** DATA PROVIDED **
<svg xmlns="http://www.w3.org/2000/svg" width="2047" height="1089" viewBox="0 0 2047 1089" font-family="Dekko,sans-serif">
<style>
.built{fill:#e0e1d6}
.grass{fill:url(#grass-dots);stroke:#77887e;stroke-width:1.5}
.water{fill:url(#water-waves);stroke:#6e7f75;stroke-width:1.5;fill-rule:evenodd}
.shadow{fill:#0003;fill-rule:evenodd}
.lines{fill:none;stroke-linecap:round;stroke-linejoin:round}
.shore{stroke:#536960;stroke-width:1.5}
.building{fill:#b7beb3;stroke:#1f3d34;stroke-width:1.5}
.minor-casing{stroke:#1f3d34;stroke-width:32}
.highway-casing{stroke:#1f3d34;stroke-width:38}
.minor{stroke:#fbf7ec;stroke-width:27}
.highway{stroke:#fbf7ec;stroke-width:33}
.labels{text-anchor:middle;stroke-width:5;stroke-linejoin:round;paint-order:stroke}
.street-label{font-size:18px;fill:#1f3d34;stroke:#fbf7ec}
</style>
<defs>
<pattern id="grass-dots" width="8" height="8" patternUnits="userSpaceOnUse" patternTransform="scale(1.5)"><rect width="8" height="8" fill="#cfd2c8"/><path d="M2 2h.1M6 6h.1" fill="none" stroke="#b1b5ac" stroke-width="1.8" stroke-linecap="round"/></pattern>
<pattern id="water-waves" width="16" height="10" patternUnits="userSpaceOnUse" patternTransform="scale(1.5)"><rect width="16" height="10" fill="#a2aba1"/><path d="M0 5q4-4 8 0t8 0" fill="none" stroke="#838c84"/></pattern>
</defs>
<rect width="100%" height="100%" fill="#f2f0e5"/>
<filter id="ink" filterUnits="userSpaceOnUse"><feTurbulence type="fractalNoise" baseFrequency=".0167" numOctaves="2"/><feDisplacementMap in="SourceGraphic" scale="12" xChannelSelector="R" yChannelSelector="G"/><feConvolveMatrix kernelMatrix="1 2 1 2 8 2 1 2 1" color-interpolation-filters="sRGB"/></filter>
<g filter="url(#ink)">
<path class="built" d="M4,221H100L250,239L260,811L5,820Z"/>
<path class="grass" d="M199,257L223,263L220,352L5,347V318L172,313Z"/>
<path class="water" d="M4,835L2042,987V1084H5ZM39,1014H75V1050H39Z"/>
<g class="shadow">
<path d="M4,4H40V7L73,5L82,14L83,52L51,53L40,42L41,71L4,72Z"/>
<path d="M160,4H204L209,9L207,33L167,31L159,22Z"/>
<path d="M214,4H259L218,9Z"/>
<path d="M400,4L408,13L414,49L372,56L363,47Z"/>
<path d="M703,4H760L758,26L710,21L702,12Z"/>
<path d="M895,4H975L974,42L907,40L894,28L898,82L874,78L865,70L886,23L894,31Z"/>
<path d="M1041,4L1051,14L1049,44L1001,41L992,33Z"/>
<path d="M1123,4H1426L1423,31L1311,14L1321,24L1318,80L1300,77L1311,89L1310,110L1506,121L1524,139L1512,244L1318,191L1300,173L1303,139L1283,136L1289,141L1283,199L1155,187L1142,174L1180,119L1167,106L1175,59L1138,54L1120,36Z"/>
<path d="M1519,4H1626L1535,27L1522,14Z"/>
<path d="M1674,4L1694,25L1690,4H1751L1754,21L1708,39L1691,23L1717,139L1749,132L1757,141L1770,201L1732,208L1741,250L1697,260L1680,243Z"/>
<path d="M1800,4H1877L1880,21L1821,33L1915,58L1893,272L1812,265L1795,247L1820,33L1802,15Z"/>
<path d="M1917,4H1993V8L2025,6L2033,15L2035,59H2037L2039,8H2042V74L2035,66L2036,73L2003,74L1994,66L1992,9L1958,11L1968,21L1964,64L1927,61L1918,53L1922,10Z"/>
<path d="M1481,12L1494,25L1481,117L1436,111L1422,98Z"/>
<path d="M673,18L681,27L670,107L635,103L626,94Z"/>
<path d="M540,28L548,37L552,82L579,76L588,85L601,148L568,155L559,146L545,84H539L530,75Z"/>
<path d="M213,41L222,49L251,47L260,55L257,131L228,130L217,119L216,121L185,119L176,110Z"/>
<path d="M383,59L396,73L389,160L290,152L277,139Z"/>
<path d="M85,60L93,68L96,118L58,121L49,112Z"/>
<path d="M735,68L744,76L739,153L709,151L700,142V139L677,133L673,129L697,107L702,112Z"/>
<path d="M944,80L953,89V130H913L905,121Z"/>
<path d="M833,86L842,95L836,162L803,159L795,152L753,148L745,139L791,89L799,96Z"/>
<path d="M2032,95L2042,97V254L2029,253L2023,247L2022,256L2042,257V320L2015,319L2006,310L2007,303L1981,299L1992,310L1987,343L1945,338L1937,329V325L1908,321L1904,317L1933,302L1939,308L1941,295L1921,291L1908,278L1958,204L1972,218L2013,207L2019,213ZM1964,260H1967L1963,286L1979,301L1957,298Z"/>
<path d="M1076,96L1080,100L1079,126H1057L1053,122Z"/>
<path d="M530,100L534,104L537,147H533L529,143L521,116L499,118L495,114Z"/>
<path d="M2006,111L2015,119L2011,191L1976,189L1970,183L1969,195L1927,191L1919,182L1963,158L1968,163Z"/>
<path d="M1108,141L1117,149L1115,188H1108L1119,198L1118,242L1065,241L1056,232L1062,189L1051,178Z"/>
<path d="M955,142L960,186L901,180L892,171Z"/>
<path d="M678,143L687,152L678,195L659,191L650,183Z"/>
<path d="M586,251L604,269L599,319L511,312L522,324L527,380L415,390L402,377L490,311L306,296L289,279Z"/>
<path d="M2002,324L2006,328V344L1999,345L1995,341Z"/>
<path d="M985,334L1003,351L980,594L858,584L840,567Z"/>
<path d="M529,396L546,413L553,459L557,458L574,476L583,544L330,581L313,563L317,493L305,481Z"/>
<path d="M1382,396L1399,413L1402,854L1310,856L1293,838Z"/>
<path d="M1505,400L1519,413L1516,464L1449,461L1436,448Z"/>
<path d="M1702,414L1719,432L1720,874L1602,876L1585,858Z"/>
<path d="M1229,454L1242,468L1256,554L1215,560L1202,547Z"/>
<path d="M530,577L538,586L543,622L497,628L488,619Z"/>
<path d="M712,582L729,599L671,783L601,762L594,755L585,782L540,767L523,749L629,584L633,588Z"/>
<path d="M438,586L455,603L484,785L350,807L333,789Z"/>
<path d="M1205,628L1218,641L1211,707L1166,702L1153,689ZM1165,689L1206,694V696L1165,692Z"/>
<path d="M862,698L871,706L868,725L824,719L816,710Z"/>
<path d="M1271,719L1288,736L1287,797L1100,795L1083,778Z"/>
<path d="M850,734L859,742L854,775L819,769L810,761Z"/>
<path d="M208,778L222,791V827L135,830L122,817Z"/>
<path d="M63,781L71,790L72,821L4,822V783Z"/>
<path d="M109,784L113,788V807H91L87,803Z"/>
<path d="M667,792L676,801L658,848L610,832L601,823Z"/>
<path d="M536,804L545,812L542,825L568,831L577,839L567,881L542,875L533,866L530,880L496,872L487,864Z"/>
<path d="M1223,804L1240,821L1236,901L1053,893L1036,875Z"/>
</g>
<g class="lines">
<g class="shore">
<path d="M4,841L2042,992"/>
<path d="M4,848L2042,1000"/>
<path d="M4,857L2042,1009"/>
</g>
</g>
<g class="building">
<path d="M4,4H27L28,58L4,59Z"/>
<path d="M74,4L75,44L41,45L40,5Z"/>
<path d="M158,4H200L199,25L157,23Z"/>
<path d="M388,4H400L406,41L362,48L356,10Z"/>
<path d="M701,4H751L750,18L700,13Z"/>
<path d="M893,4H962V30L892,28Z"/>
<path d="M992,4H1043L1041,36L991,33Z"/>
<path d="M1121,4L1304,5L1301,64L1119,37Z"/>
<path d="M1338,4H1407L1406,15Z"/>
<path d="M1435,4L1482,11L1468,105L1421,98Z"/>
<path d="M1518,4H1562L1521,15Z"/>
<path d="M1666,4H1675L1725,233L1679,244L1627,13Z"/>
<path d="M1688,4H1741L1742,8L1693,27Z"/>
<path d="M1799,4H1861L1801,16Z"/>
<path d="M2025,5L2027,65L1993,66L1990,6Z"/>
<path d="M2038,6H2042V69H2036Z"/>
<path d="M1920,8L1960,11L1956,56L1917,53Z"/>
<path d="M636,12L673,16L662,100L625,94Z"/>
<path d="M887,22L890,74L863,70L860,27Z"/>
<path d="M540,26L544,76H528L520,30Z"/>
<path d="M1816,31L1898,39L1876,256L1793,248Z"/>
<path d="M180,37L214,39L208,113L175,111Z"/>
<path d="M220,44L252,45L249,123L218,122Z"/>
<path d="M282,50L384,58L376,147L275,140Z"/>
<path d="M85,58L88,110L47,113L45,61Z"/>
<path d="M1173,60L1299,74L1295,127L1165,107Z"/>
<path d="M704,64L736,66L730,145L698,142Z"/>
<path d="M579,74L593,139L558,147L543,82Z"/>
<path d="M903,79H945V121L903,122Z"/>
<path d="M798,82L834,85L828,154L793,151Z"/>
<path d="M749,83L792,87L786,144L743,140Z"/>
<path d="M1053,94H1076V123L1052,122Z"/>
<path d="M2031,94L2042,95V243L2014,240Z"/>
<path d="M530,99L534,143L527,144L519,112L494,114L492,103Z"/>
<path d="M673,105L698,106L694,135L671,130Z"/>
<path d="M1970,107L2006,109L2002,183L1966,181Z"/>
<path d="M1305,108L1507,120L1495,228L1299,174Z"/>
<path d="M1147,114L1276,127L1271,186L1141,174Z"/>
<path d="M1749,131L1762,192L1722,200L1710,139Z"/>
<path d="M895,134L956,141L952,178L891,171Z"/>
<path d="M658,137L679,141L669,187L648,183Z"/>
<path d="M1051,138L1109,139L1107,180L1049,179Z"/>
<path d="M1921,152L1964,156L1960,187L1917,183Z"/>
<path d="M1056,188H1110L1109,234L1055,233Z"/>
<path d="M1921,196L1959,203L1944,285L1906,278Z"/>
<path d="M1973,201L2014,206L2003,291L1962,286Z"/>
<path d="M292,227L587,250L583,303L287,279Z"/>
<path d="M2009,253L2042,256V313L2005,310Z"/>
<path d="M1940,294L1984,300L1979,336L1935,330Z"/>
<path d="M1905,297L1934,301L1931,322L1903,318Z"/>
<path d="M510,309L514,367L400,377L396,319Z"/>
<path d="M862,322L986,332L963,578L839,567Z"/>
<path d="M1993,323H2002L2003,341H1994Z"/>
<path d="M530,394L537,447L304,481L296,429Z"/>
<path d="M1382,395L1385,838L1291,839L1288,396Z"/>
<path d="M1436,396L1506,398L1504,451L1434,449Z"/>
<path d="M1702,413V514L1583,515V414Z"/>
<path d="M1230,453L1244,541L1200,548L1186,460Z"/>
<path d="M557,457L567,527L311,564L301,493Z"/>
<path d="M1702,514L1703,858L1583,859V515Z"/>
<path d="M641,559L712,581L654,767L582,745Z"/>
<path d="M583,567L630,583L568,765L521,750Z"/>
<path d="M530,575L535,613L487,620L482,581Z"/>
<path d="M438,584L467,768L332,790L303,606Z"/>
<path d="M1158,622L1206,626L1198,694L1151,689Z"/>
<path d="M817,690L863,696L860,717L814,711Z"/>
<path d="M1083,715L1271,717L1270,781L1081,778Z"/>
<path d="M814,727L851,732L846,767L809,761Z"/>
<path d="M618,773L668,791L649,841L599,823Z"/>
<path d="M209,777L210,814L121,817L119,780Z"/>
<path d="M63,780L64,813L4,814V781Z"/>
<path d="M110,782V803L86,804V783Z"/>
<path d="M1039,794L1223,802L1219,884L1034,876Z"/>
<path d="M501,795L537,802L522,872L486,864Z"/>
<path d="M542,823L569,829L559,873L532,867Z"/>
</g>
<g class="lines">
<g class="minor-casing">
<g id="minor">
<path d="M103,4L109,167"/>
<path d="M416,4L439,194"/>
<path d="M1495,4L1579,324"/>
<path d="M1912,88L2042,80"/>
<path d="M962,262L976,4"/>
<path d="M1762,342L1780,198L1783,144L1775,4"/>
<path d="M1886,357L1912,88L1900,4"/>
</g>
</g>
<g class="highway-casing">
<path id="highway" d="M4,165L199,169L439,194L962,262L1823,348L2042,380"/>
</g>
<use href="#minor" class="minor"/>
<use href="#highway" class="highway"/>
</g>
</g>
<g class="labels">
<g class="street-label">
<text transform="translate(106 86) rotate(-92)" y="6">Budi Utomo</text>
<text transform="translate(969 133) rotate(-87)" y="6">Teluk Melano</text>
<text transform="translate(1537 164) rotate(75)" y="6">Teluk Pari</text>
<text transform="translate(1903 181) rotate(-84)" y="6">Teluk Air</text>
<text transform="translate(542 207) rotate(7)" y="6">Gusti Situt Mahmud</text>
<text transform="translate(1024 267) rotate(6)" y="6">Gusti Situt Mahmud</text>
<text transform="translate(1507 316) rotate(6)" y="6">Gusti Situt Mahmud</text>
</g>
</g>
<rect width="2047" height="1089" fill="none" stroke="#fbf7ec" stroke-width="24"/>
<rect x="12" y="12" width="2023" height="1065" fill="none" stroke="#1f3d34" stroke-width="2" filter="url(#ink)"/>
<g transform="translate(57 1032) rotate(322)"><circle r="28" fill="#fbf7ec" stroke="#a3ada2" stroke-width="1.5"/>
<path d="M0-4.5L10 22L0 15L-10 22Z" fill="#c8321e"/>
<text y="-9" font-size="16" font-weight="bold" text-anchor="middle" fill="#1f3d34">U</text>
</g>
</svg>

** REQUIREMENT **
Go through the entries above and copy each line with "evenodd" in it.

** REPLY **
.water{fill:url(#water-waves);stroke:#6e7f75;stroke-width:1.5;fill-rule:evenodd}
.shadow{fill:#0003;fill-rule:evenodd}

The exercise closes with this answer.